> [EXERCISE AIM]
Below are the entries; return every line among them that holds the word "white".

==== EXTRACTED INFORMATION

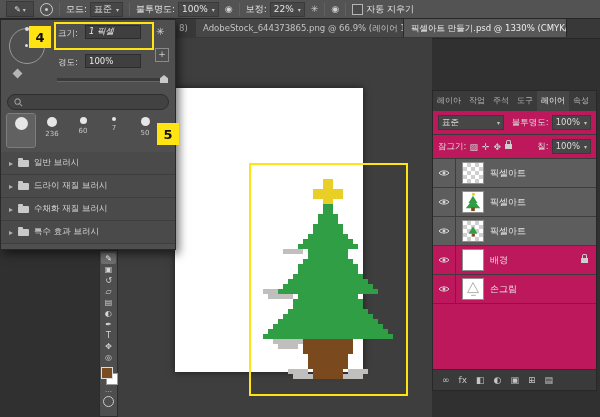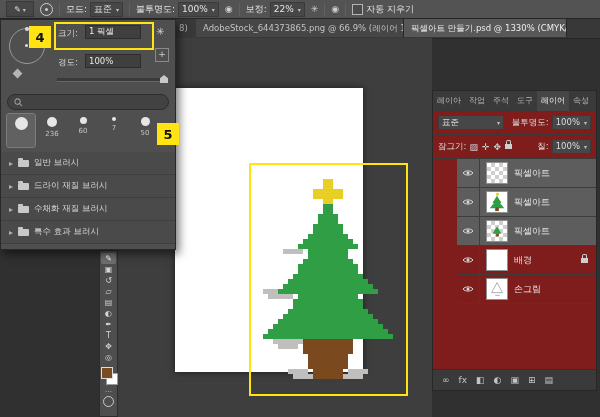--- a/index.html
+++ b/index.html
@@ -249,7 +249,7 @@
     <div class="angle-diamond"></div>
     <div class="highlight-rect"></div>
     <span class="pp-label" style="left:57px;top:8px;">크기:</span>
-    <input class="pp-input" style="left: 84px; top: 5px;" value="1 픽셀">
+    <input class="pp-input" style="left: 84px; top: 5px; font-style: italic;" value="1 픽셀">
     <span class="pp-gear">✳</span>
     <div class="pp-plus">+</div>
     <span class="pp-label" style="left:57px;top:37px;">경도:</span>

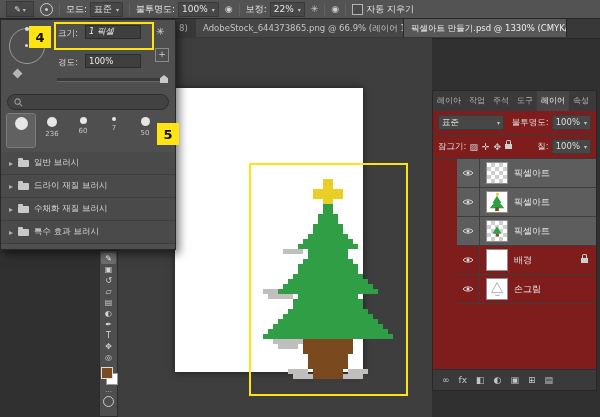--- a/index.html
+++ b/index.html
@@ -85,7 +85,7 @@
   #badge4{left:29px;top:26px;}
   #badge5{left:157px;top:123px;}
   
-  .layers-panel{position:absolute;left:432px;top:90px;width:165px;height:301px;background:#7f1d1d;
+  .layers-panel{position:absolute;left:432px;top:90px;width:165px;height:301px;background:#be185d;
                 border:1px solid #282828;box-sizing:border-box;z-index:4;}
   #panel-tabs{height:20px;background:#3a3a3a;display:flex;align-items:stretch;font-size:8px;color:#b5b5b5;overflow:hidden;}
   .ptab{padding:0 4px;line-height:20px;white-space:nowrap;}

========
==== EXTRACTED INFORMATION

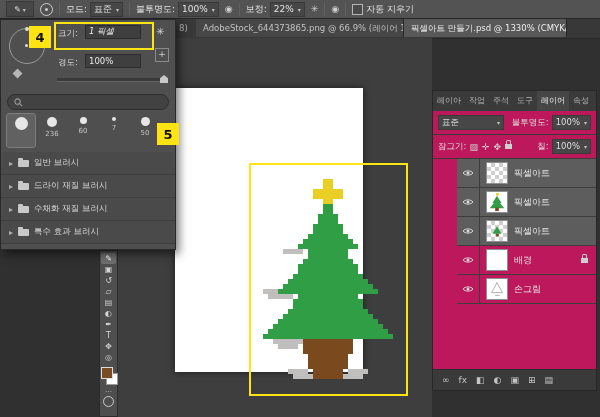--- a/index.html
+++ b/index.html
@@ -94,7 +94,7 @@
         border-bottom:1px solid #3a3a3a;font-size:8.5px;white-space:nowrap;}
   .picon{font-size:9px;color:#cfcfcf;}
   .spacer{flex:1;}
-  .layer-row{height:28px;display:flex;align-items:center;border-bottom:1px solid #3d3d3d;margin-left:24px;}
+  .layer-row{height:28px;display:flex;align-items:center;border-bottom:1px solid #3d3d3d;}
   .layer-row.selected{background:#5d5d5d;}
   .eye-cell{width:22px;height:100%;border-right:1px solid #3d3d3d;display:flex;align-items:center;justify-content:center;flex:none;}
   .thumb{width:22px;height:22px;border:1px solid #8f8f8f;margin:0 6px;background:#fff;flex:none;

========

> [ANSWER SPACE]
   .ptab{padding:0 4px;line-height:20px;white-space:nowrap;}
         border-bottom:1px solid #3a3a3a;font-size:8.5px;white-space:nowrap;}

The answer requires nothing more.